So did the night end well for you?
I stole a traffic cone and drunk texted my sister because i couldn't think of any other girl to text
I don't know. I woke up in the back of a cab in a drive thru line at whataburger with police lights flashing and my friend yelling" you didn't have to sell us out phil!" to the cab driver.
I can't even go pee because I'm making sure he doesn't run off somewhere naked.
Hospital. He tried giving some kid a stone cold stunner during a real fight.
I said I usually like going out for coffee before torturing someone's genitals. He said he understood.
The cops just showed up and arrested her. It's our 2nd date. Do I have to hang out her with her 3 kids until she makes bail or can I leave?
You're on Grindr at the STD clinic. I love you.
I need a straight guy to pretend to be my boyfriend for 30 minutes so that I can pull off an act of petty vengeance. Interested?

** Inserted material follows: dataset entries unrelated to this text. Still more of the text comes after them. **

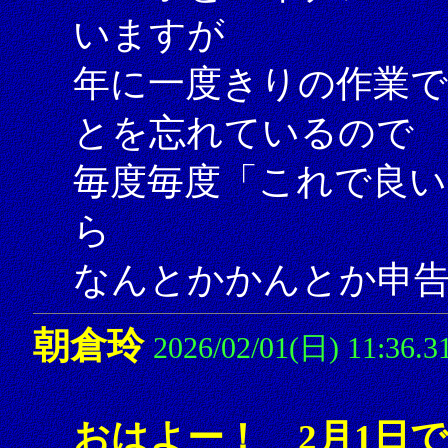
いますが
年に一度きりの作業
とを忘れているので
毎度毎度「これで良い
ら
なんとかかんとか申告し
朝倉玲
2026/02/01(日) 11:36.3
おはよー！ 2月1日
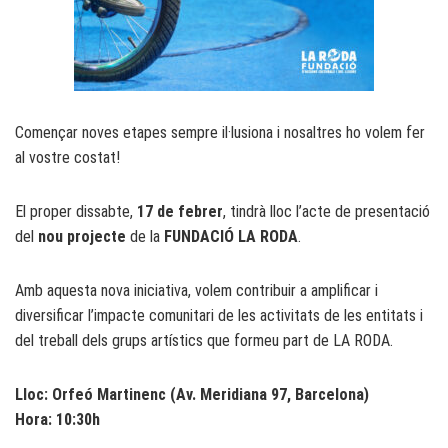
Començar noves etapes sempre il·lusiona i nosaltres ho volem fer
al vostre costat!
El proper dissabte,
17 de febrer
, tindrà lloc l’acte de presentació
del
nou projecte
de la
FUNDACIÓ LA RODA
.
Amb aquesta nova iniciativa, volem contribuir a amplificar i
diversificar l’impacte comunitari de les activitats de les entitats i
del treball dels grups artístics que formeu part de LA RODA.
Lloc: Orfeó Martinenc (Av. Meridiana 97, Barcelona)
Hora: 10:30h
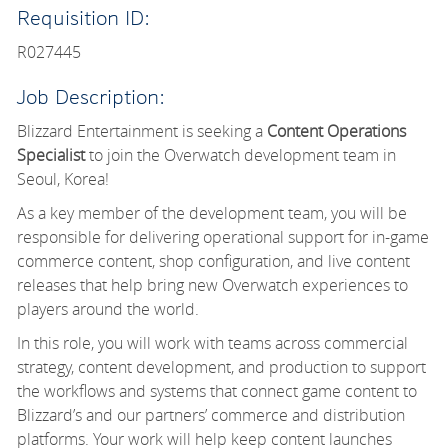
Requisition ID:
R027445
Job Description:
Blizzard Entertainment is seeking a
Content Operations
Specialist
to join the Overwatch development team in
Seoul, Korea
!
As a key member of the development team, you will
be
responsible for
delivering operational support for in-game
commerce content, shop configuration, and live content
releases that help bring new Overwatch experiences to
players around the world.
In this role, you will work with teams across commercial
strategy, content development, and production to support
the workflows and systems that connect game content to
Blizzard’s and our partners’ commerce and distribution
platforms. Your work will help keep content launches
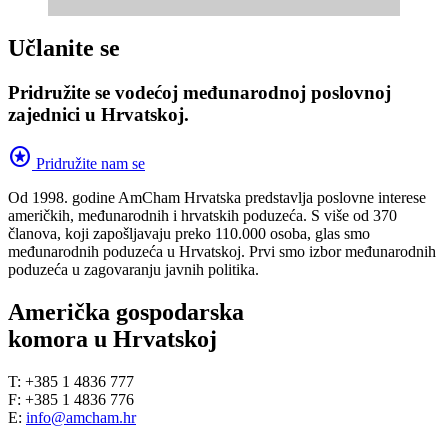
Učlanite se
Pridružite se vodećoj međunarodnoj poslovnoj
zajednici u Hrvatskoj.
stars
Pridružite nam se
Od 1998. godine AmCham Hrvatska predstavlja poslovne interese
američkih, međunarodnih i hrvatskih poduzeća. S više od 370
članova, koji zapošljavaju preko 110.000 osoba, glas smo
međunarodnih poduzeća u Hrvatskoj. Prvi smo izbor međunarodnih
poduzeća u zagovaranju javnih politika.
Američka gospodarska
komora u Hrvatskoj
T: +385 1 4836 777
F: +385 1 4836 776
E:
info@amcham.hr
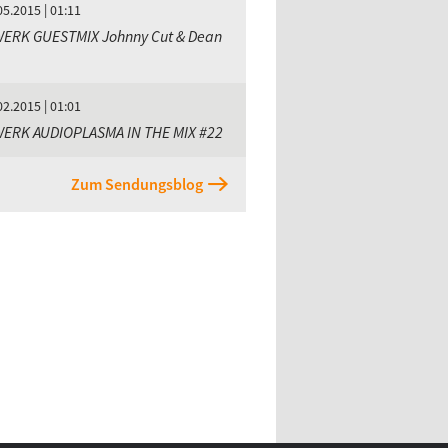
05.2015 | 01:11
WERK GUESTMIX Johnny Cut & Dean
02.2015 | 01:01
WERK AUDIOPLASMA IN THE MIX #22
Zum Sendungsblog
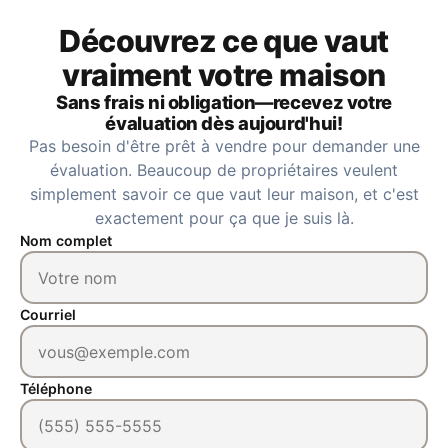
Découvrez ce que vaut
vraiment votre maison
Sans frais ni obligation—recevez votre
évaluation dès aujourd'hui!
Pas besoin d'être prêt à vendre pour demander une
évaluation. Beaucoup de propriétaires veulent
simplement savoir ce que vaut leur maison, et c'est
exactement pour ça que je suis là.
Nom complet
Courriel
Téléphone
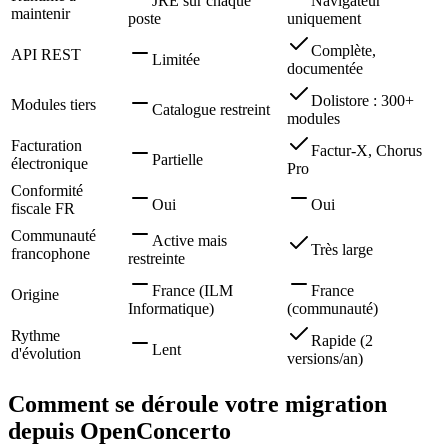
JRE sur chaque
Navigateur
maintenir
poste
uniquement
Complète,
API REST
Limitée
documentée
Dolistore : 300+
Modules tiers
Catalogue restreint
modules
Facturation
Factur-X, Chorus
Partielle
électronique
Pro
Conformité
Oui
Oui
fiscale FR
Communauté
Active mais
Très large
francophone
restreinte
France (ILM
France
Origine
Informatique)
(communauté)
Rythme
Rapide (2
Lent
d'évolution
versions/an)
Comment se déroule votre migration
depuis OpenConcerto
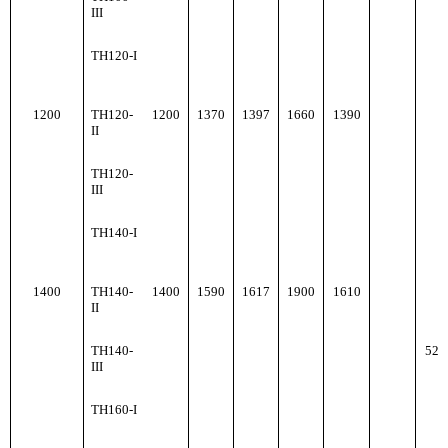
III
ТН120-I
1200
ТН120-
1200
1370
1397
1660
1390
II
ТН120-
III
ТН140-I
1400
ТН140-
1400
1590
1617
1900
1610
II
ТН140-
522
III
ТН160-I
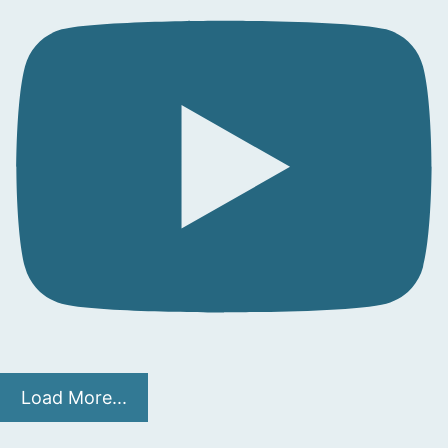
Load More...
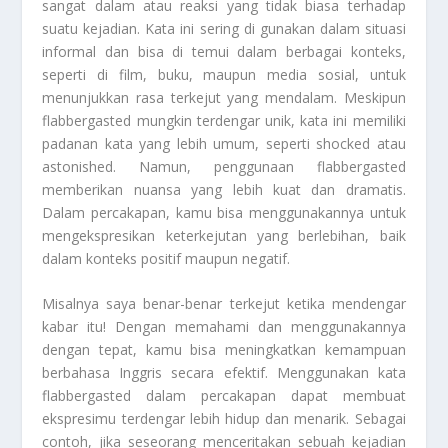
sangat dalam atau reaksi yang tidak biasa terhadap
suatu kejadian. Kata ini sering di gunakan dalam situasi
informal dan bisa di temui dalam berbagai konteks,
seperti di film, buku, maupun media sosial, untuk
menunjukkan rasa terkejut yang mendalam. Meskipun
flabbergasted mungkin terdengar unik, kata ini memiliki
padanan kata yang lebih umum, seperti shocked atau
astonished. Namun, penggunaan flabbergasted
memberikan nuansa yang lebih kuat dan dramatis.
Dalam percakapan, kamu bisa menggunakannya untuk
mengekspresikan keterkejutan yang berlebihan, baik
dalam konteks positif maupun negatif.
Misalnya saya benar-benar terkejut ketika mendengar
kabar itu! Dengan memahami dan menggunakannya
dengan tepat, kamu bisa meningkatkan kemampuan
berbahasa Inggris secara efektif. Menggunakan kata
flabbergasted dalam percakapan dapat membuat
ekspresimu terdengar lebih hidup dan menarik. Sebagai
contoh, jika seseorang menceritakan sebuah kejadian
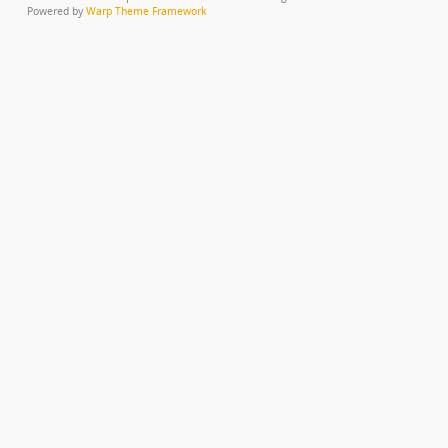
Powered by
Warp Theme Framework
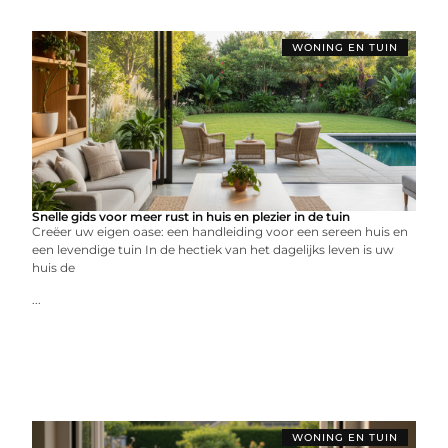
WONING EN TUIN
Snelle gids voor meer rust in huis en plezier in de tuin
Creëer uw eigen oase: een handleiding voor een sereen huis en
een levendige tuin In de hectiek van het dagelijks leven is uw
huis de
...
WONING EN TUIN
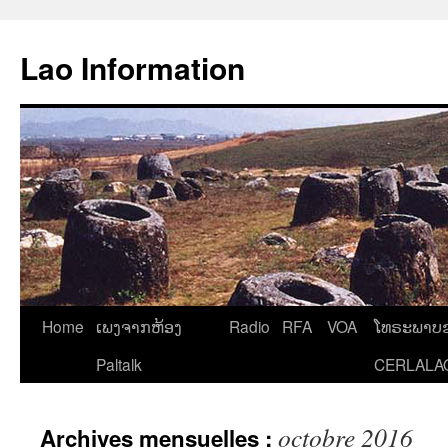
Aller
au
Lao Information
contenu
Home
ເພງຈາກຫ້ອງ
Radio
RFA
VOA
ໂທຣະພາບຂ
Paltalk
CERLALA
octobre 2016
Archives mensuelles :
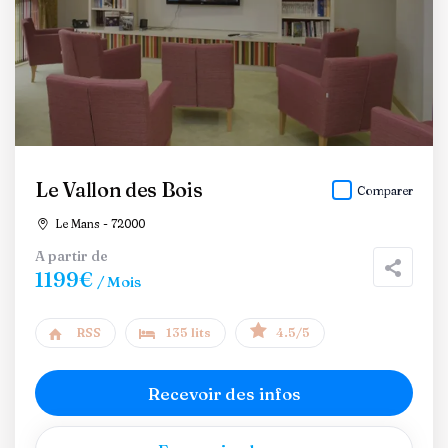
Le Vallon des Bois
Comparer
Le Mans - 72000
A partir de
1199€
/ Mois
RSS
135 lits
4.5/5
Recevoir des infos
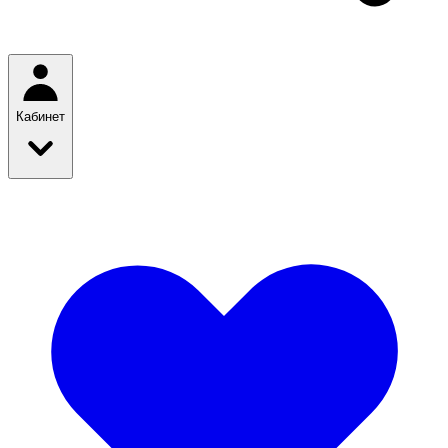
Кабинет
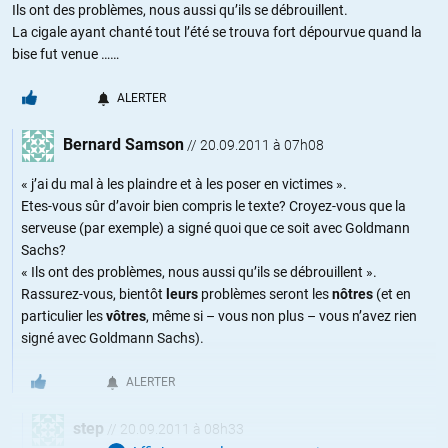
Ils ont des problèmes, nous aussi qu’ils se débrouillent.
La cigale ayant chanté tout l’été se trouva fort dépourvue quand la
bise fut venue ……
ALERTER
Bernard Samson
//
20.09.2011 à 07h08
« j’ai du mal à les plaindre et à les poser en victimes ».
Etes-vous sûr d’avoir bien compris le texte? Croyez-vous que la
serveuse (par exemple) a signé quoi que ce soit avec Goldmann
Sachs?
« Ils ont des problèmes, nous aussi qu’ils se débrouillent ».
Rassurez-vous, bientôt
leurs
problèmes seront les
nôtres
(et en
particulier les
vôtres
, même si – vous non plus – vous n’avez rien
signé avec Goldmann Sachs).
ALERTER
step
//
20.09.2011 à 08h33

Whatever it's Canadian jail, it's not like Guatemala or something. It'll be nice and cushy and they'll probably throw him a big bday party with all his friends and strippers
I've been called an asshole for a lot of things in my life, but I never thought it would be because of potatoes
We got banned from that Whataburger for life. WHATABURGER. Which is saying something. They deal with drunk dumbasses every night.
Tequila happens.
You ever fart so hard while you are asleep that you wake up screaming?
Man. Apparently I blacked out between the 4th margarita and my air mattress. Asleep in my jeans at 10pm. Mom outdrank me again.
It's volleyball. Just do it. You want to look sporty. Save sexy librarian for another day.
Amazon is not showing any promising results for penis tree toppers and I am genuinely surprised. Clearly this is a market that needs to be addressed.